Nearly all of them believe that their “true self” is wrapped up in their personality. The irony is that the word persona is in the word personality. Persona, literally speaking, is the mask an actor wears. This – somewhat ironically – implies that there must be something more “true and genuine” behind the mask of personality. Hindus believe it is the timeless, eternal, and divine source of all being: God.

I know what you are thinking, if we are all divine then why don’t we act divine? My neighbor certainly does not act divine! To this, Hindus ague it is because we have forgotten and lost touch with our true selves; we think we are the masks we wear. Consequently we become obsessively caught up in the daily drama of our lines and roles and unaware of our true Self. Hindu literature is filled with stories emphasizing this point. One story is about a lion cub raised by sheep. The cub grows up bleating and eating grass. The other animals become concerned about the lion’s behavior. “Why are you behaving this way?” the animals ask the lion. “Don’t you know what you really are?” Another story is about a King who has been hit on the head and has lost his memory. Dazed and confused he wanders his kingdom as a beggar unaware of his true self. It is this ignorance of our true Self that is the source of human conflict, war, hate, and violence in the world, say Hindus. In other words, as long as we remain ignorant of the nature of our true existence and our divine potential we will continue to “act” as selfish children.

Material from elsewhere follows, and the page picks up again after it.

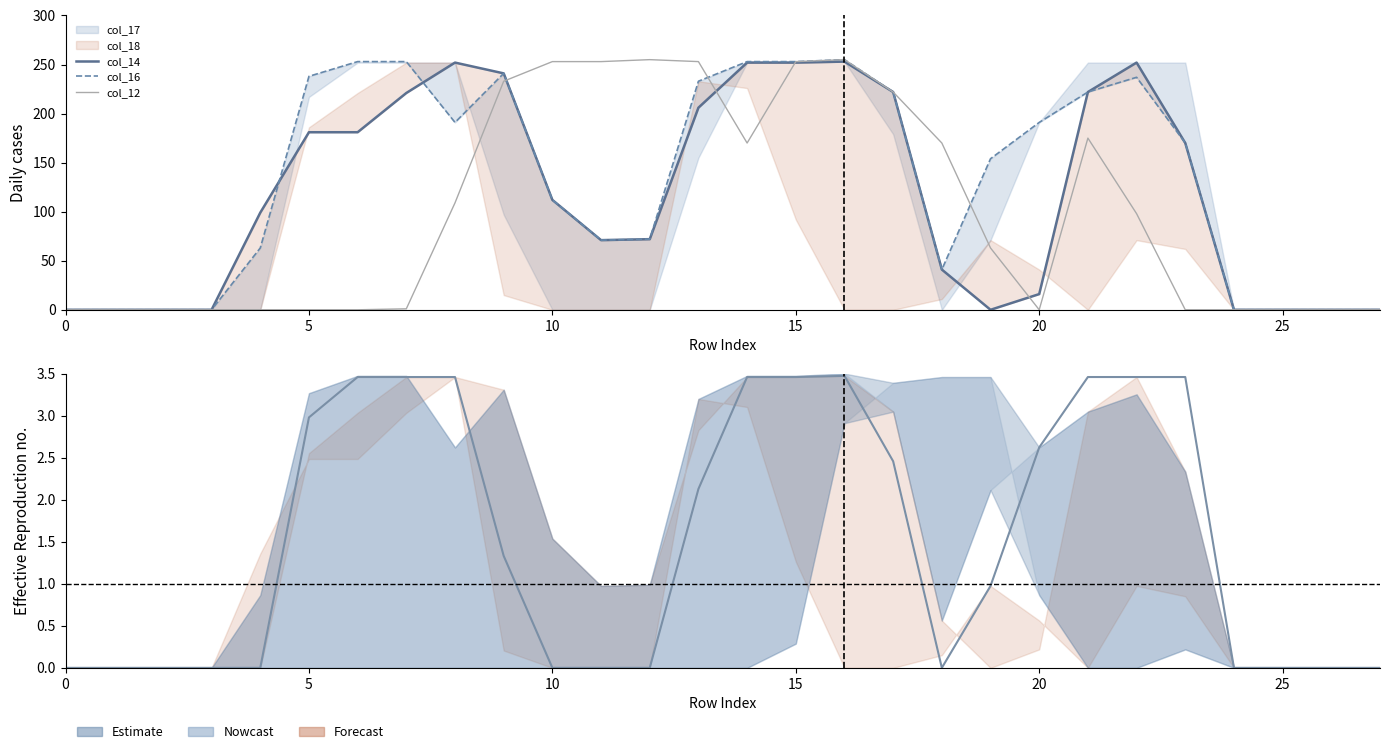

What is the difference between the maximum and minimum values in the col_14 series?

253.0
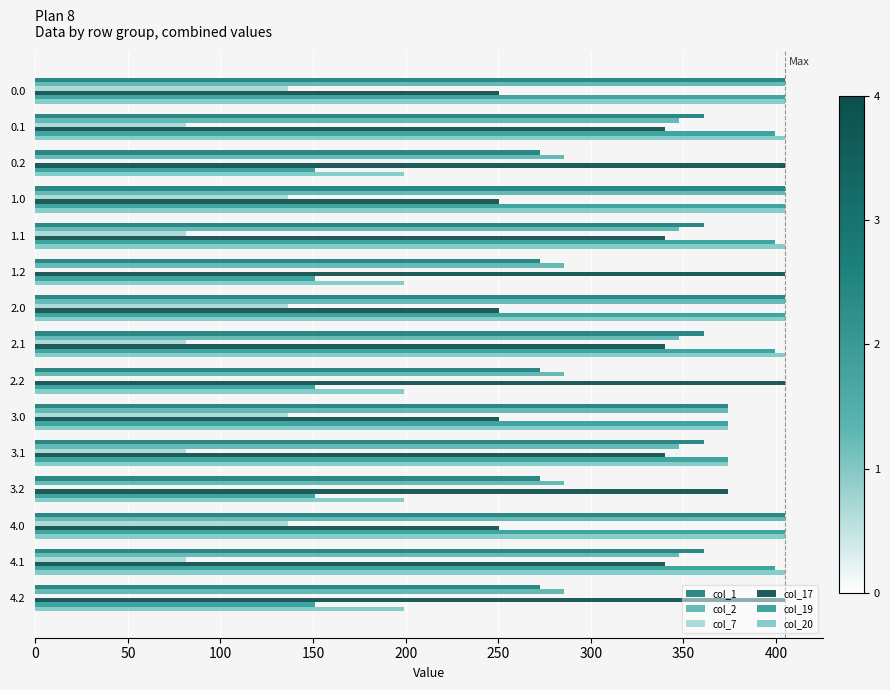

What is the sum of all col_20 values?

4983.9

Christians often encourage people to “invite God into their life.” This makes little sense to a Hindu. Why? Because in the Hindu way of thinking we are all God! The task is to get in touch with the God within, to allow our true nature to surface, and to make ourselves transparent to the transcendent (through yoga) so that when people look at us they see the radiant light of the God within shining through us. It is a beautiful thought. And, if put in practice, I can see it working; to truly believe that we are all God and worthy of divine respect would certainly make the world a better place.

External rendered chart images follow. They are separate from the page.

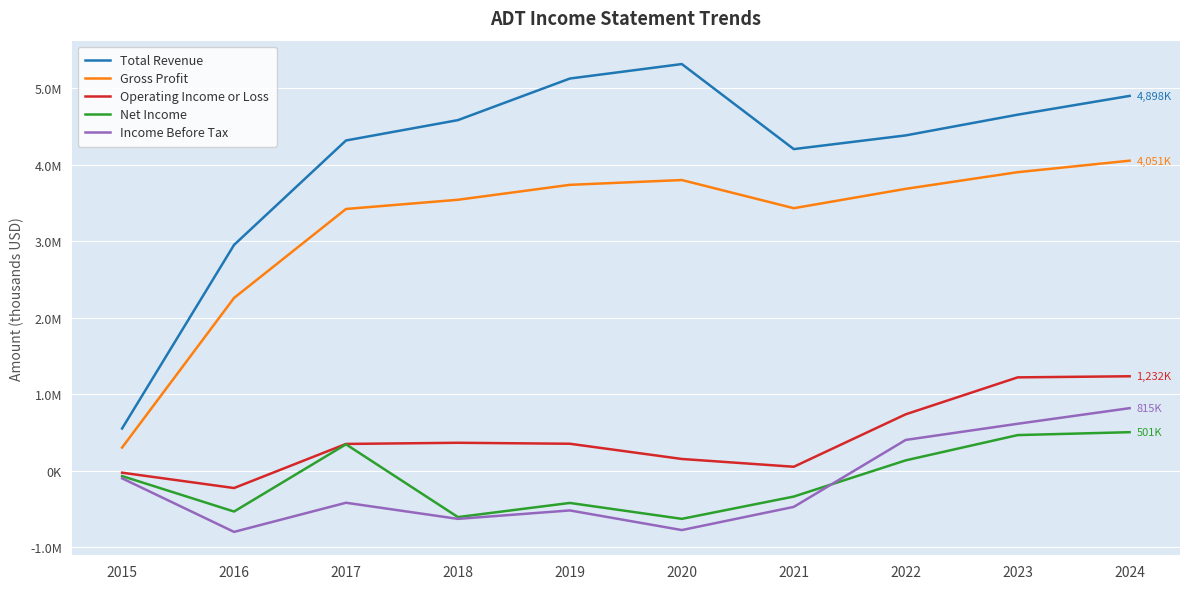

Which series has the largest total across all categories?

Total Revenue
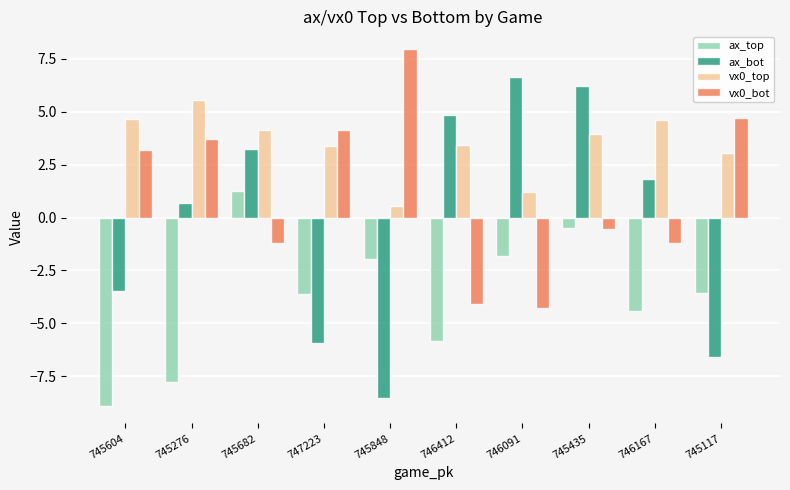

What is the label of the 2nd bar from the right?

746167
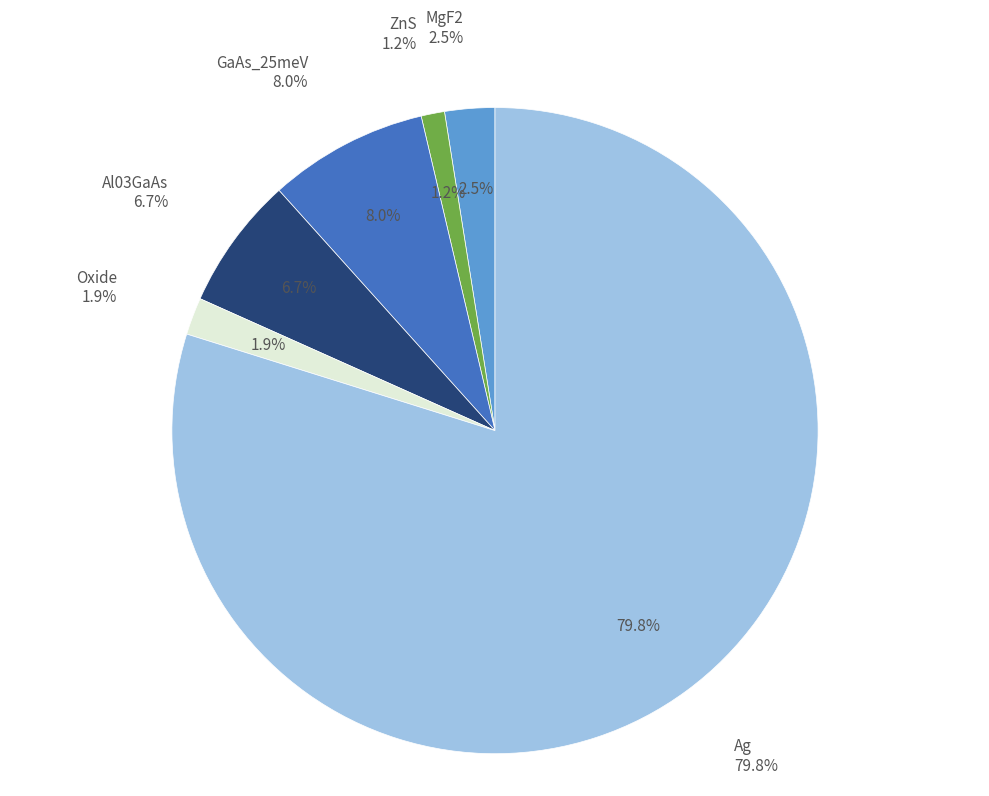

What percentage is the GaAs_25meV slice, to the nearest percent?

8%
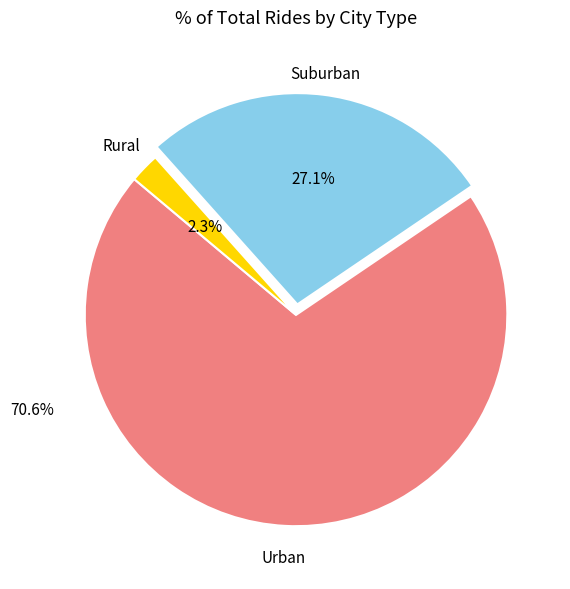

Does any single category account for the majority?

Yes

Every time I see Patrick Flueger in a movie I am reminded of this Hindu idea. But to a Hindu a Hollywood character is nothing but a mask masking the mask of the actor’s personality – it’s a mask on a mask. I get that. And I will be the first to admit that when I say I can only see Patrick’s “true self” when I see him on T.V. or in a movie, I am referring to the personality I got to know while Patrick was a student at Red Wing High School. Yet, for me, it is still a “Hindu moment” because it reminds me of the notion of a “true self.” A notion worth pondering! So… what is your true self? Do you have one? And, more importantly, are you in touch with your true self?